The proposal puts emphasis on supply chain risk management, demanding that the regulated entities assess the quality and the cybersecurity practices of their suppliers and service providers, especially big data companies and managed service providers, during their continued business relationship. EU governments will play their part by adopting national policies on supply chain cybersecurity for ICT products and services. Furthermore, EU states, the Commission, and the EU cybersecurity agency ENISA can develop joint risk assessments of critical supply chains, to chart the threats of the key ICT services, systems and products used in each sector. Finally, European CSIRTs should facilitate coordinated vulnerability disclosure procedures, to improve information sharing between reporting entities and ICT vendors.

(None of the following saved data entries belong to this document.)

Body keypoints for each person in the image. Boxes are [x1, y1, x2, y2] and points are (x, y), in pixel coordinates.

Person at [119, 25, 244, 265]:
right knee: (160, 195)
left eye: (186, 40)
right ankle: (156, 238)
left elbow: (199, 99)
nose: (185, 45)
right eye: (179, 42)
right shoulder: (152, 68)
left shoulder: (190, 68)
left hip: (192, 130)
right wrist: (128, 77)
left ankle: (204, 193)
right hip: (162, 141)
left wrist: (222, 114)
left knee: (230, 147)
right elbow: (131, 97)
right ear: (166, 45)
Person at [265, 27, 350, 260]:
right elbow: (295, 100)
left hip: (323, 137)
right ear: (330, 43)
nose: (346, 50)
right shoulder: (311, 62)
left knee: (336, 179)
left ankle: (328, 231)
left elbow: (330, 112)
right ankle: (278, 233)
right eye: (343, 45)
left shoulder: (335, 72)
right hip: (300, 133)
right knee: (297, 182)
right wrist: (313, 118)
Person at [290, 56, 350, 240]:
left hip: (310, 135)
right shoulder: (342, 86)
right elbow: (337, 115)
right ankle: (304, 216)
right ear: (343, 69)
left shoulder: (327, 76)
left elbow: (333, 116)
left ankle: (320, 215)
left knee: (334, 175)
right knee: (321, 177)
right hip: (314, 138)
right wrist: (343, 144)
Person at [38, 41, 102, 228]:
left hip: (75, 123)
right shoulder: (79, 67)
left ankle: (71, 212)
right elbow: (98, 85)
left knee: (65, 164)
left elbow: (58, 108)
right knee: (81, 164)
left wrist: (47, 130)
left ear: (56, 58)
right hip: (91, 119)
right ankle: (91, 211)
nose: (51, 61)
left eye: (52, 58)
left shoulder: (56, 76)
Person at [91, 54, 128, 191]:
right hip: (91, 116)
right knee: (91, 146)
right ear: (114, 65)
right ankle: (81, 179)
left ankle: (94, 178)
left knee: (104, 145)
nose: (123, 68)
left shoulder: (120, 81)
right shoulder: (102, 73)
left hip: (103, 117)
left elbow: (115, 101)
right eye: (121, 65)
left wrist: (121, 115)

NIS Directive: going to the root of the problem
All these measures mark a step in the right direction of bringing supply chain relationships under increased scrutiny to increase business transparency and accountability. However, the proposal fails to tackle the issue at its core: those closest to the problem are closest to the solution. In the face of ever-expanding supply chains that can make cybersecurity like finding a needle in a haystack, critical entities will still shoulder the lion’s share of ensuring end-to-end resilient networks and services, and of proving supplier compliance. A better allocation of responsibility for risk management along the supply chain will make the endeavour more successful.
Providers of ICT products and services that become an integral part of the critical services delivered to end-users are often best placed to manage their own vulnerabilities, and thus to address cyber threats in the first place. If the NIS2 introduced risk-management and reporting obligations directly applicable to crucial ICT suppliers through the entire product or service lifecycle, the overall resilience of critical sectors in Europe would greatly benefit.
The legislative process of NIS2 has only just begun; it is not too late to remedy its shortcomings. It may not prevent the next SolarWinds hack, but it will adapt EU’s cybersecurity policy to the 21st century supply chain.